Kennedy also detailed the Biden administration’s effort to censor speech it opposed almost as soon as Biden took office.
Suspending Campaign
Kennedy said his name will remain on the ballot in blue states, but he would remove his name from the ballots in battleground states, a clear sign that he hopes those Kennedy voters will switch to Trump.
Kennedy will “throw my support” to Trump because the two agree on free speech, the war in Ukraine, and the “war on our children,” meaning the chronic diseases that affect so many of them, not least, preventable obesity.
Kennedy denounced the military industrial complex’s “comic-book justification” for involvement in Ukraine’s war against Russia.

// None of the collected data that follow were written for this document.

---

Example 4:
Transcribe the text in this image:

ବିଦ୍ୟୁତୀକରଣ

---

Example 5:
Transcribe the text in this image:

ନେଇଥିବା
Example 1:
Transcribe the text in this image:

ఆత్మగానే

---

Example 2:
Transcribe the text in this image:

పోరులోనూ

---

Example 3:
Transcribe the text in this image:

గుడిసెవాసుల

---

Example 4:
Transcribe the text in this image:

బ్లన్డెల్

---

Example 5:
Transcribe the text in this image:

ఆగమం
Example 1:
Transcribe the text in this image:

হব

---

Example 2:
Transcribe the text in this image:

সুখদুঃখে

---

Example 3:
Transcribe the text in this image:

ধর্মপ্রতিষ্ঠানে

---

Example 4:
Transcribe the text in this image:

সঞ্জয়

“Tiny Ukraine is a proxy in a geopolitical struggle initiated by the ambitions of the U.S. neocons for American global hegemony,” he said. Russia’s attack on Ukraine was the “predictable response” to NATO’s encirclement of the nation, “a hostile act.” Also hostile, he said, was the placement of missile systems in Poland and Romania.
Biden, he said, has “repeatedly spurned Russia’s offer to settle this war peacefully.”

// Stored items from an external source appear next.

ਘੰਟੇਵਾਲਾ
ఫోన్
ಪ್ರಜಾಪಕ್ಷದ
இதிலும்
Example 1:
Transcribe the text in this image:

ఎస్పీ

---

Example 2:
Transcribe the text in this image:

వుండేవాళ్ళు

Trump’s vow to negotiate with Russian leader Vladimir Putin “alone would justify my support for his campaign.”
Kennedy said he spoke with Trump less than two hours after the July 13 assassination attempt against the former president. Then he met with Trump, family members, and close advisors in Florida for “a series of long intense discussions.”
“I was surprised to discover that we are aligned on many key issues. In those meetings he suggested that we join forces,” Kennedy said.
Kennedy said he still differs with Trump on many matters, but would work “together on the existential issues upon which we are in concordance,” such as “ending the forever wars, ending the childhood disease epidemics, securing the border, protecting freedom of speech, unraveling the corporate capture of our regulatory agencies, getting the U.S. intelligence agencies out of the business of propagandizing and censoring and surveilling Americans, and interfering with our elections.”
Harris and her team refused similar discussions.
Kennedy focused the remainder of his remarks on the frightening epidemic of chronic disease that affects Americans of all ages and is wrecking the American economy because those sufferers spend so much money on medical care.
As for corporate control of the Centers for Disease Control and Prevention, the Food and Drug Administration, and the U.S. Department of Agriculture, Kennedy said with “President Trump’s backing, I’m going to change that.”
Continued Kennedy:
We’re going to staff these agencies with honest scientists and doctors who are free from industry funding. We’re going to make sure the decisions of consumers, doctors, and patients are informed by unbiased science.
In other words, Trump promised Kennedy either a top job or Cabinet post.
Family Reaction
Predictably, family members, who opposed Kennedy’s independent bid for the White House as “dangerous to our country,” immediately denounced him and said they support the Harris-Walz ticket.
“We want an America filled with hope and bound together by a shared vision of a brighter future, a future defined by individual freedom, economic promise and national pride,” his brother and sisters wrote on X:
“We believe in Harris and Walz. Our brother Bobby’s decision to endorse Trump today is a betrayal of the values that our father and our family hold most dear. It is a sad ending to a sad story.”
Amusingly, multiple X accounts noted, CNN cut away from Kennedy’s speech when he described the “shadowy DNC operatives” who removed Biden and installed Harris as the presidential candidate.